* _Work order_
Return, with both end lines included, exactly what the data below holds from the line with "right knee: (404, 267)" through the line with "right elbow: (1009, 862)", though not the pictures.

* _The data_
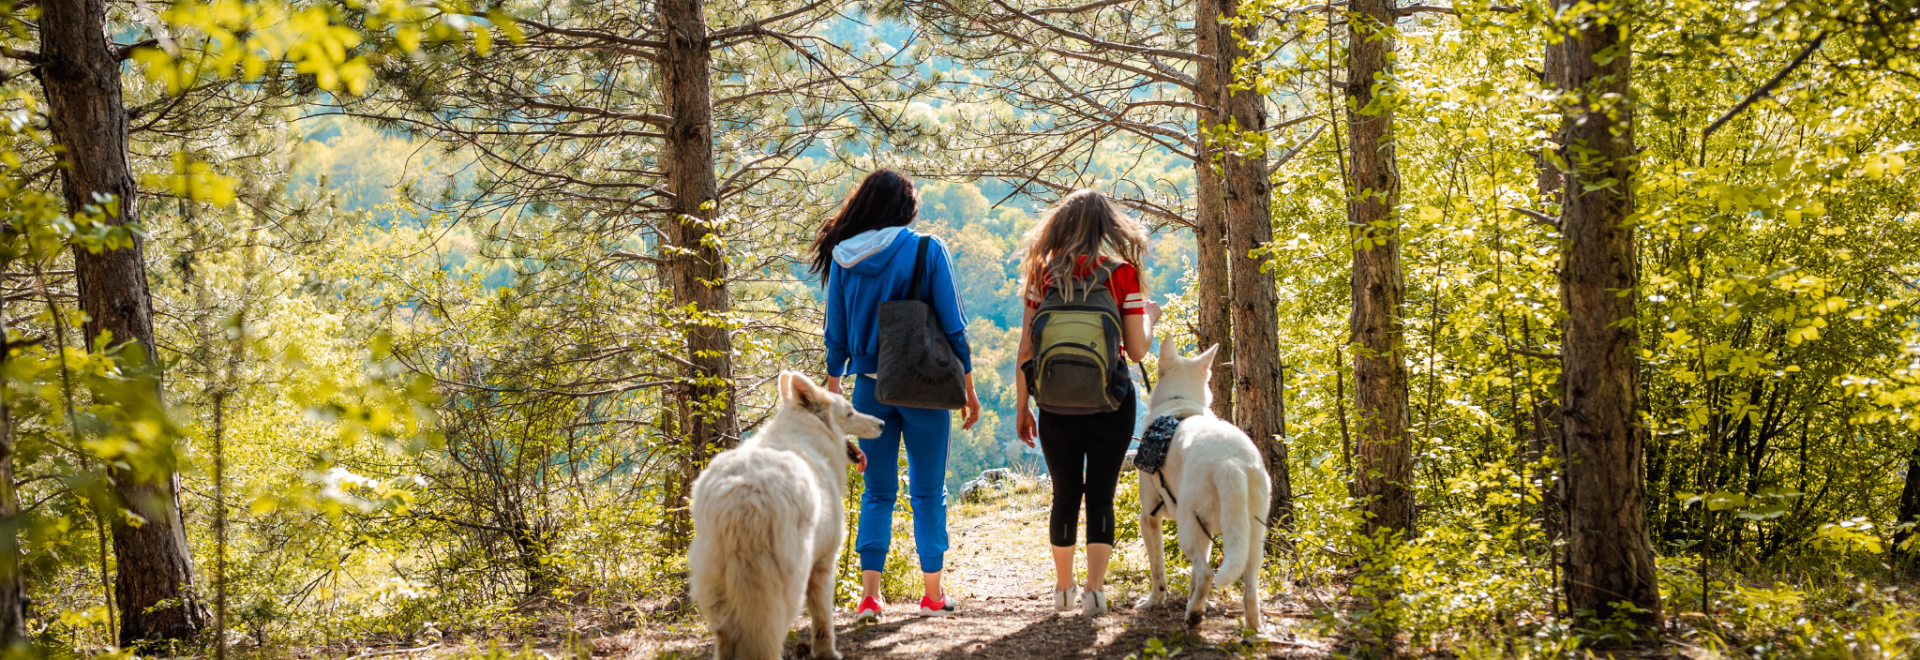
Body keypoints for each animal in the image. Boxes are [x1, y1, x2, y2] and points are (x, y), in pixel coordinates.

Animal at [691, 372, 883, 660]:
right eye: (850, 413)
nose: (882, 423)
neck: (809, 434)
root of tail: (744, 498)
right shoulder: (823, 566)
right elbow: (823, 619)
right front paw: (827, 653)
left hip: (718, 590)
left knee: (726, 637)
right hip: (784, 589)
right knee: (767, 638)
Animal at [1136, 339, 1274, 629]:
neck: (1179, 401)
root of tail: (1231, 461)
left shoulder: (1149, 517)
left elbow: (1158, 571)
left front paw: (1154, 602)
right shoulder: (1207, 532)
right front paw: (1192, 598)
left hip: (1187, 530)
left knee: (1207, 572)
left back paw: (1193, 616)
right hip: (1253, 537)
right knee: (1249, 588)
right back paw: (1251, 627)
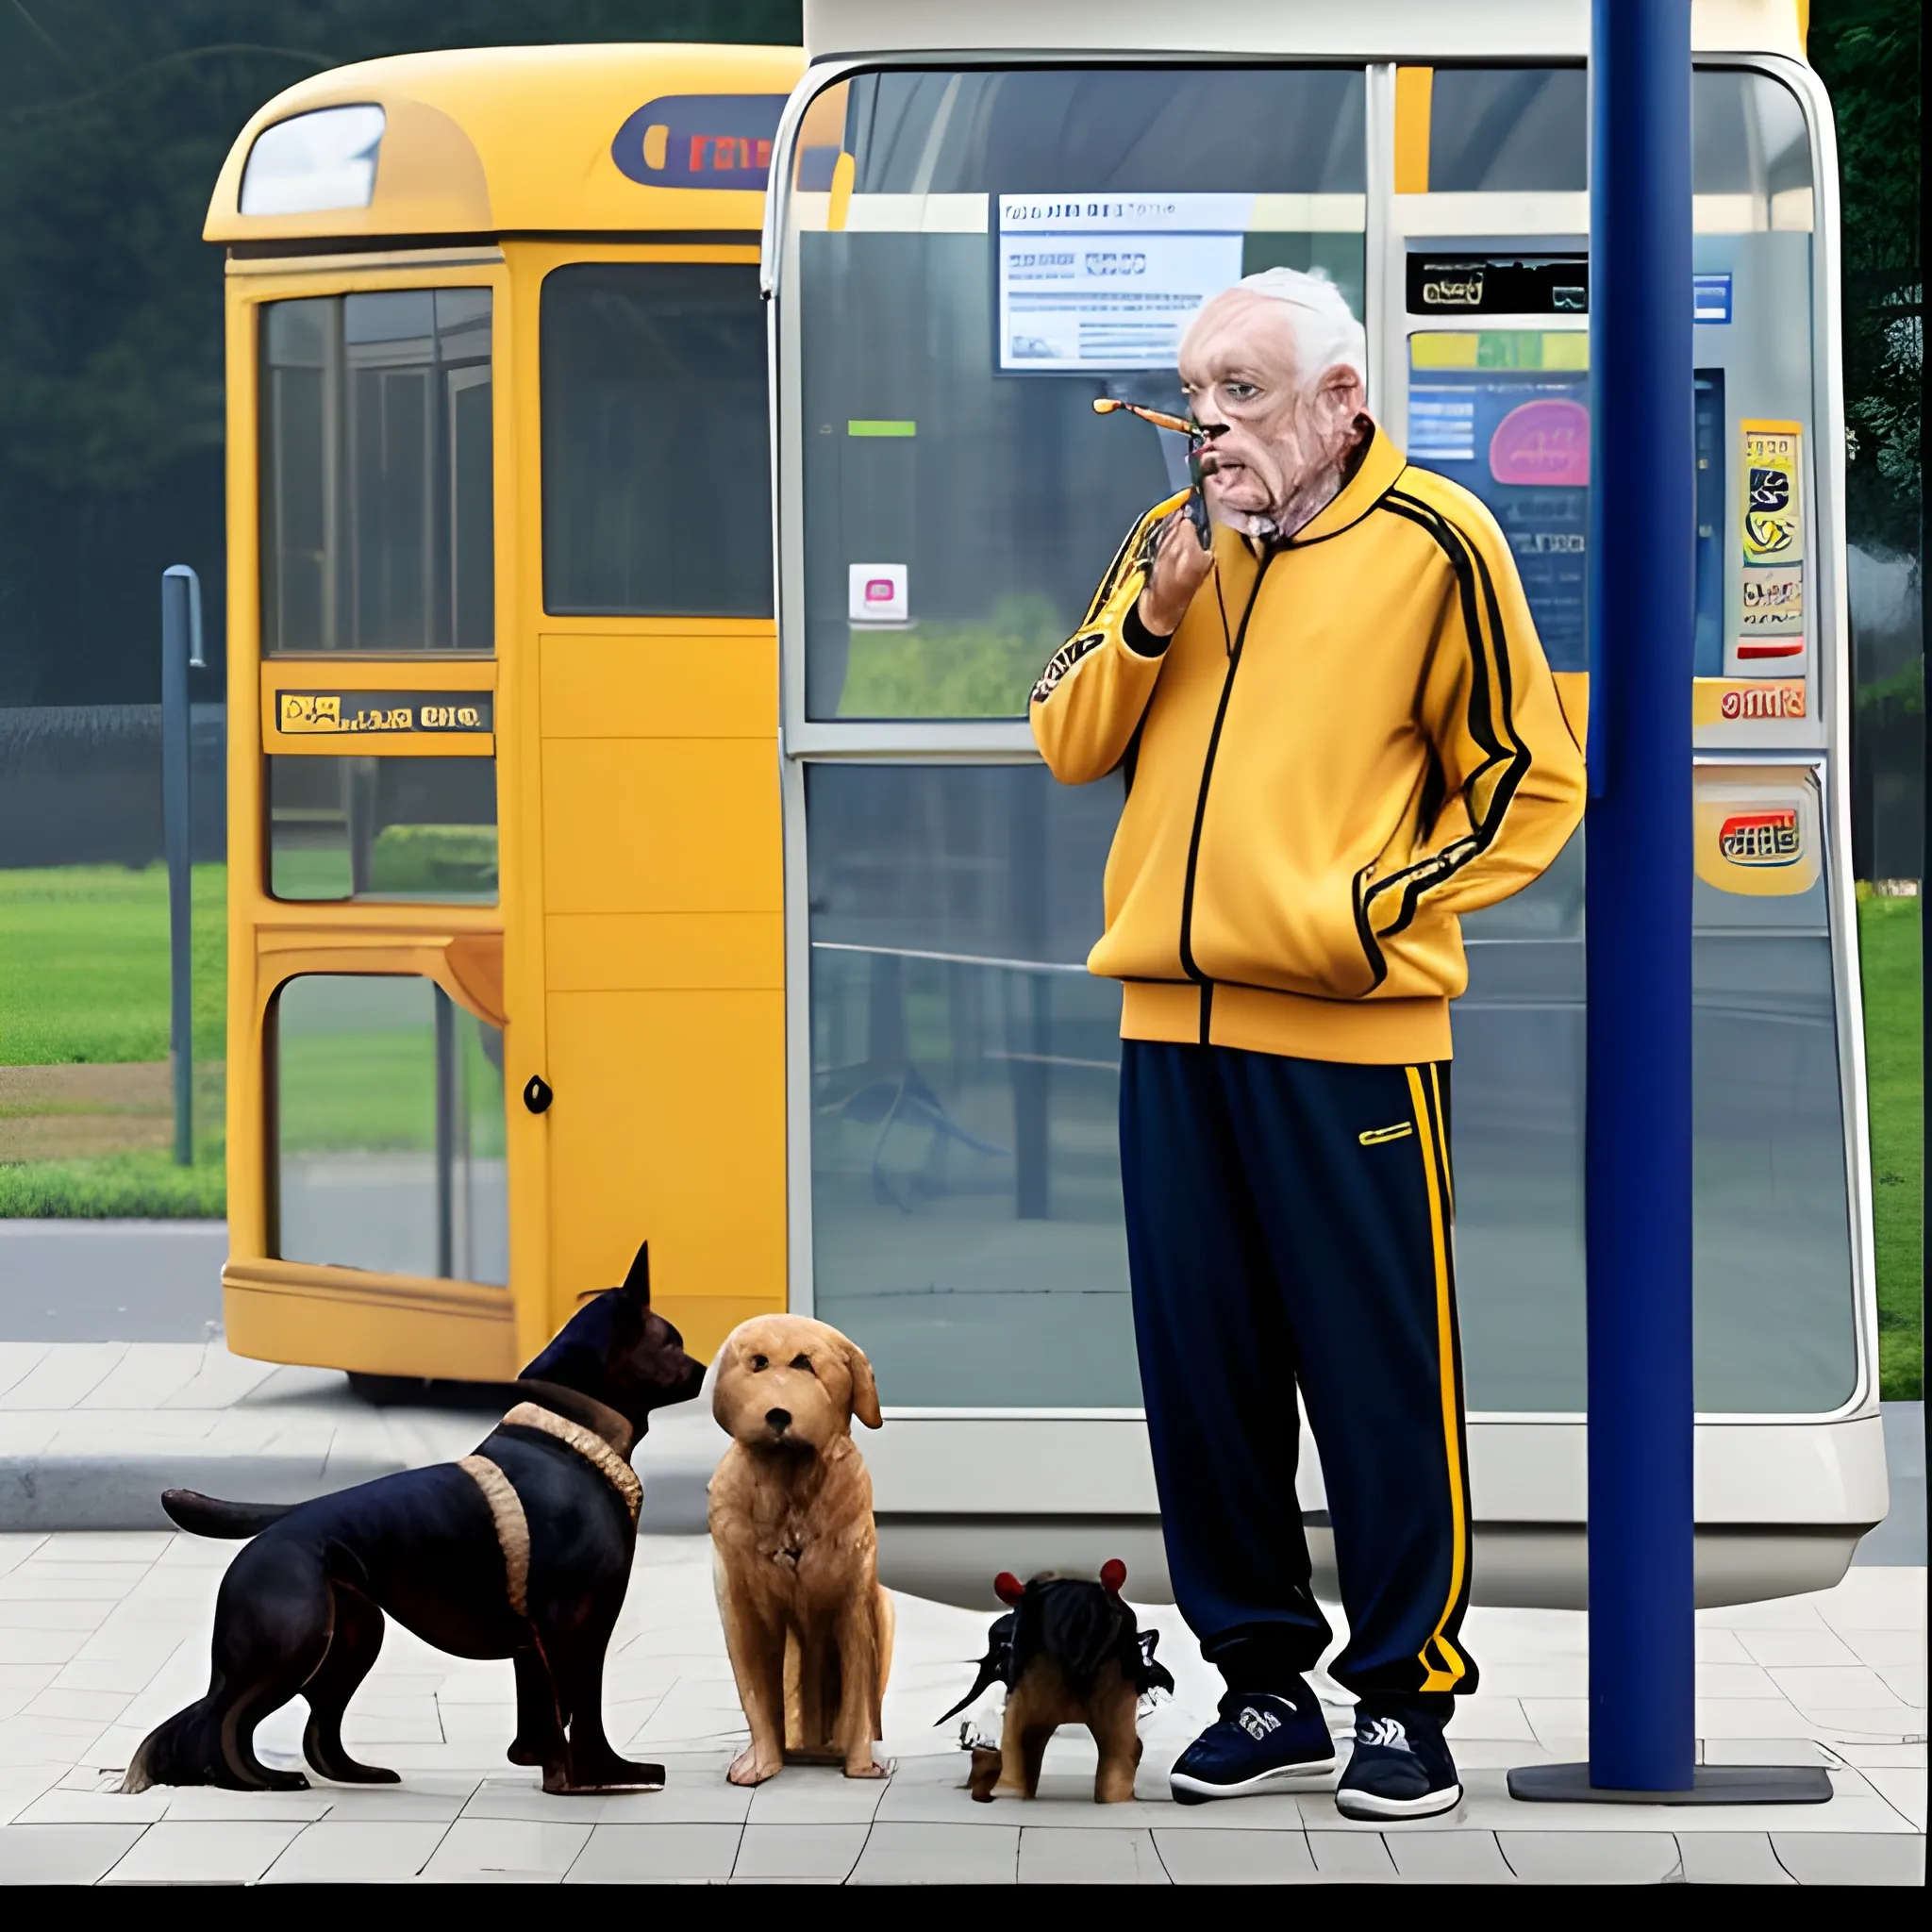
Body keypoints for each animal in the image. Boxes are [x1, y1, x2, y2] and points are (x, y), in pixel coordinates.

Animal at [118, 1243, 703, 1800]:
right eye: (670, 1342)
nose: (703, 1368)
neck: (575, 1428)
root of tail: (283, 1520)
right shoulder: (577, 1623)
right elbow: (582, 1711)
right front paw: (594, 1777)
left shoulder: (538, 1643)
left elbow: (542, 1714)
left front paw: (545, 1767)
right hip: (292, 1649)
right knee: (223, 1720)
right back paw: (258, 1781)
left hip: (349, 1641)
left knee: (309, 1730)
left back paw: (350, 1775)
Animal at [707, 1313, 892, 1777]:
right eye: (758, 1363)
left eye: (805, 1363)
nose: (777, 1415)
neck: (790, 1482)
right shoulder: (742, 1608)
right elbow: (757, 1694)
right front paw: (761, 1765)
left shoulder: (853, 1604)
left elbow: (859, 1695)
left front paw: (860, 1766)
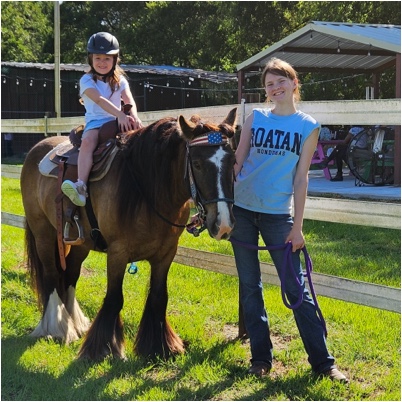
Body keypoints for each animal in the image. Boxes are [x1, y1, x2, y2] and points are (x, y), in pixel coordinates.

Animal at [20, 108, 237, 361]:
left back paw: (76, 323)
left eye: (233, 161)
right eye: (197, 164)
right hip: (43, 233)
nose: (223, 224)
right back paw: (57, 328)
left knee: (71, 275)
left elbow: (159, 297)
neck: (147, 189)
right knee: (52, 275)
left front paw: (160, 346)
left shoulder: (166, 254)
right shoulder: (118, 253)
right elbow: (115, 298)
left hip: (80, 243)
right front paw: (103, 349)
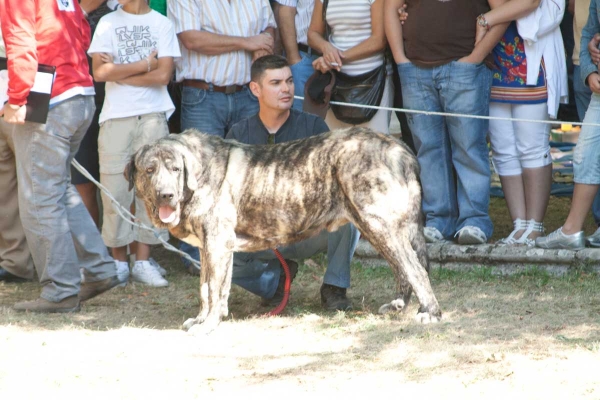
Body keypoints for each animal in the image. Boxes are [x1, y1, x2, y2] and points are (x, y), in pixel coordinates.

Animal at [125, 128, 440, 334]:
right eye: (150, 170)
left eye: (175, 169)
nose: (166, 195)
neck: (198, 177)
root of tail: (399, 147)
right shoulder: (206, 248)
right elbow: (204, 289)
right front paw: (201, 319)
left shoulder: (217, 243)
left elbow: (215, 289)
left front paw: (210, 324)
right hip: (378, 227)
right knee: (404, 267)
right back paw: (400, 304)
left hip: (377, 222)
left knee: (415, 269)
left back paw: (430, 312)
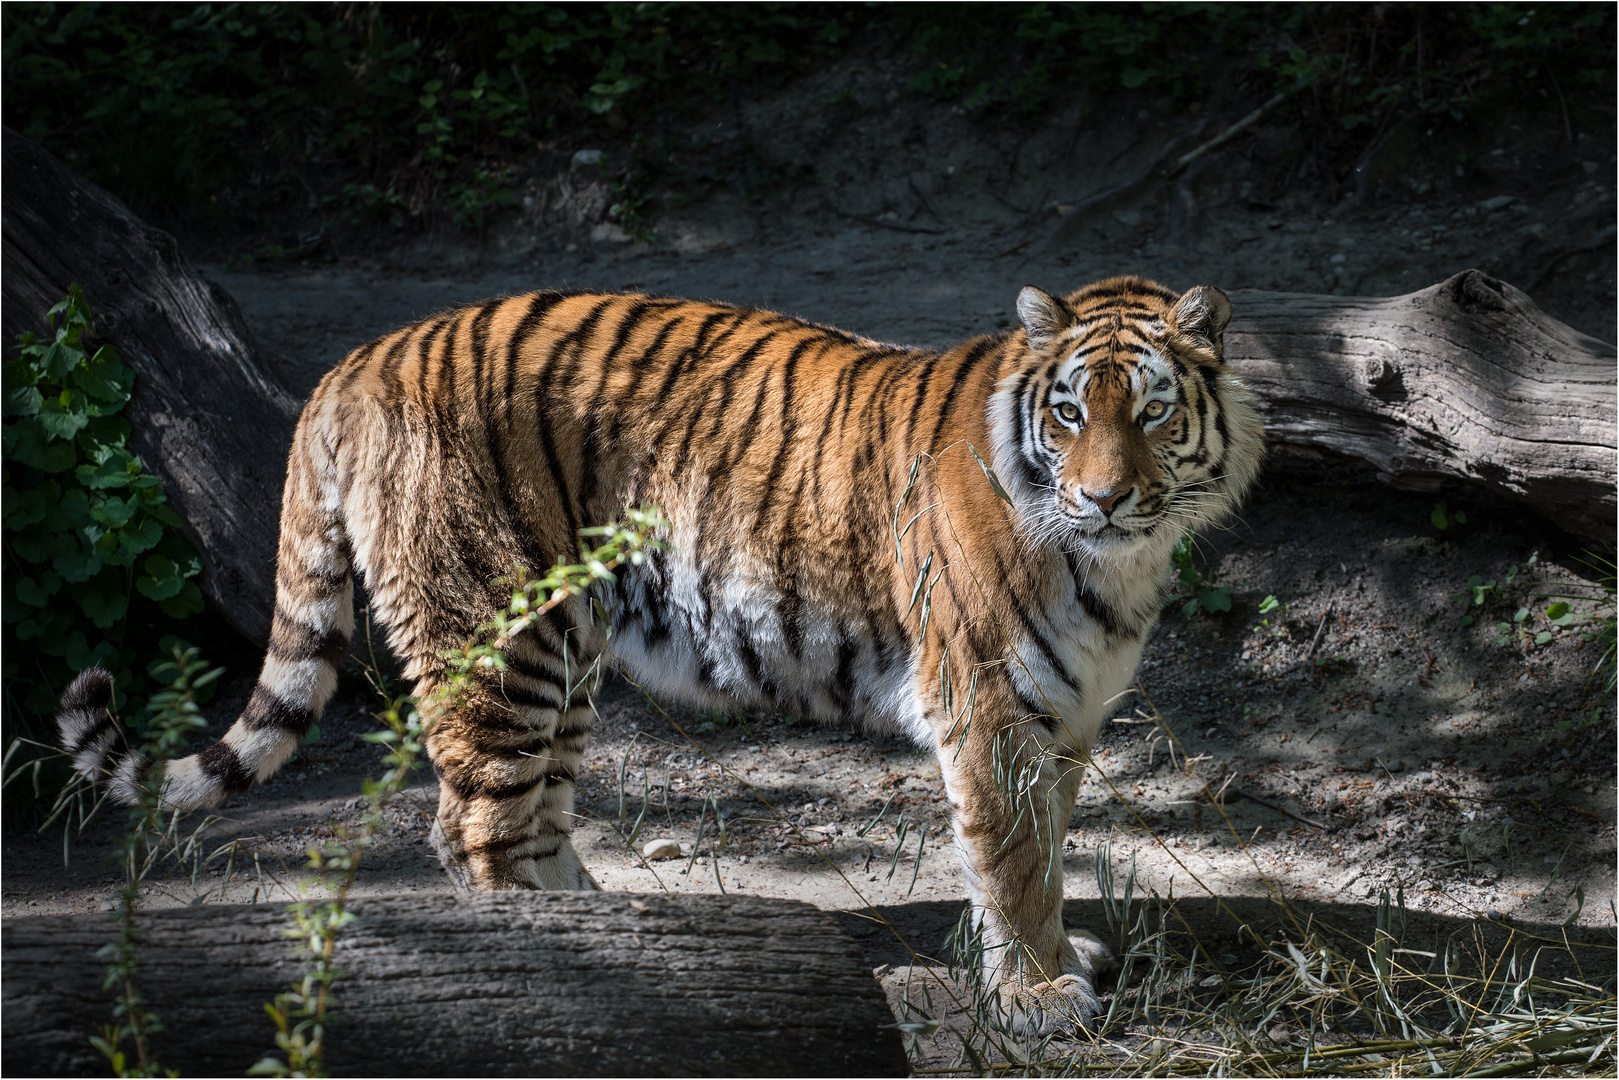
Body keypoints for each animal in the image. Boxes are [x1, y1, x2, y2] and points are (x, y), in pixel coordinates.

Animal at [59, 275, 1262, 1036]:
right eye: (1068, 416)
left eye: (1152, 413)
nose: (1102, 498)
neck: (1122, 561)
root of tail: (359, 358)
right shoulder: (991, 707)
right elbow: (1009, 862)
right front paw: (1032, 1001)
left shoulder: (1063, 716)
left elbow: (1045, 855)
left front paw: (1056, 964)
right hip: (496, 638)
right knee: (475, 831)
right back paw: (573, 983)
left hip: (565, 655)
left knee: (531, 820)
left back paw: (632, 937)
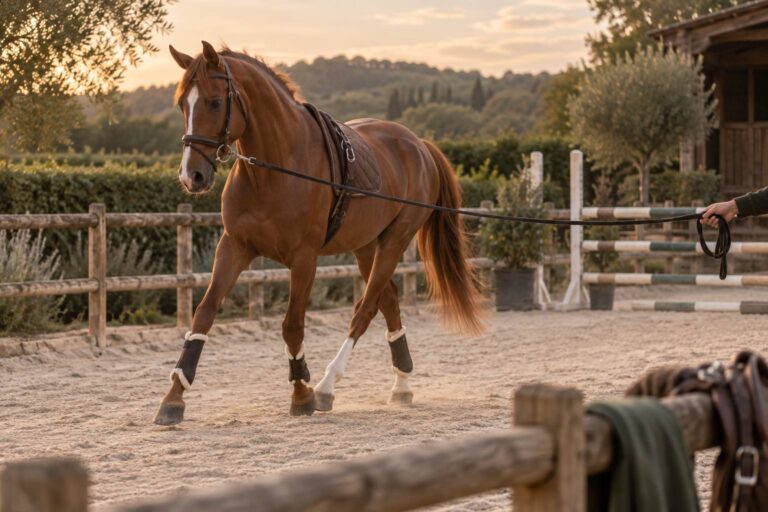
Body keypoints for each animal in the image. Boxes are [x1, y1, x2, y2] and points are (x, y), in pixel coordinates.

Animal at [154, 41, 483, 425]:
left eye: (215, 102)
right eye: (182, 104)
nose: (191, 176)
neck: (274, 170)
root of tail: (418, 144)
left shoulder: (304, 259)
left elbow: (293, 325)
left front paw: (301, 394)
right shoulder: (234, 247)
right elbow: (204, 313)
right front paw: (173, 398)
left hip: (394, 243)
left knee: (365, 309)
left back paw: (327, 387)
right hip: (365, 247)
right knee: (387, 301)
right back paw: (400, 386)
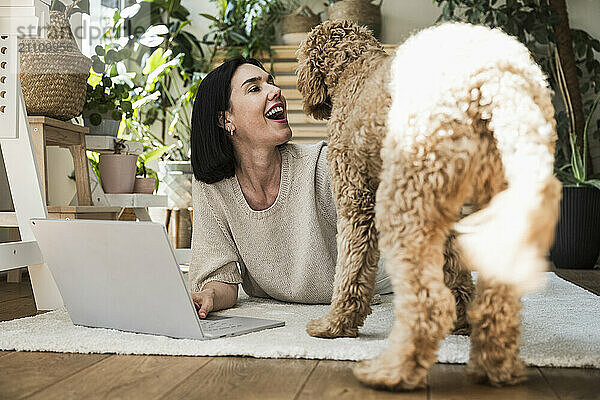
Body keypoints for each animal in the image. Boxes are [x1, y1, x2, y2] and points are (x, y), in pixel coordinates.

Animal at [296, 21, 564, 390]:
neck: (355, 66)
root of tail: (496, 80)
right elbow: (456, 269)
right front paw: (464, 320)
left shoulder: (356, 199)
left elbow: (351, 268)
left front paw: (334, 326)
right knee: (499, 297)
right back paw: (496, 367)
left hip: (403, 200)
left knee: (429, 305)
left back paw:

* _Response below_
right knee: (404, 267)
right back paw: (400, 304)
left hip: (377, 222)
left knee: (415, 269)
left back paw: (430, 312)
Body keypoints for each animal in the image. Boxes are [x1, y1, x2, y2] and points are (x, y), in pixel coordinates.

Animal at [59, 275, 1262, 1036]:
right eye: (1068, 416)
left eye: (1152, 413)
nose: (1102, 498)
neck: (1122, 561)
root of tail: (359, 358)
right shoulder: (991, 707)
right elbow: (1009, 862)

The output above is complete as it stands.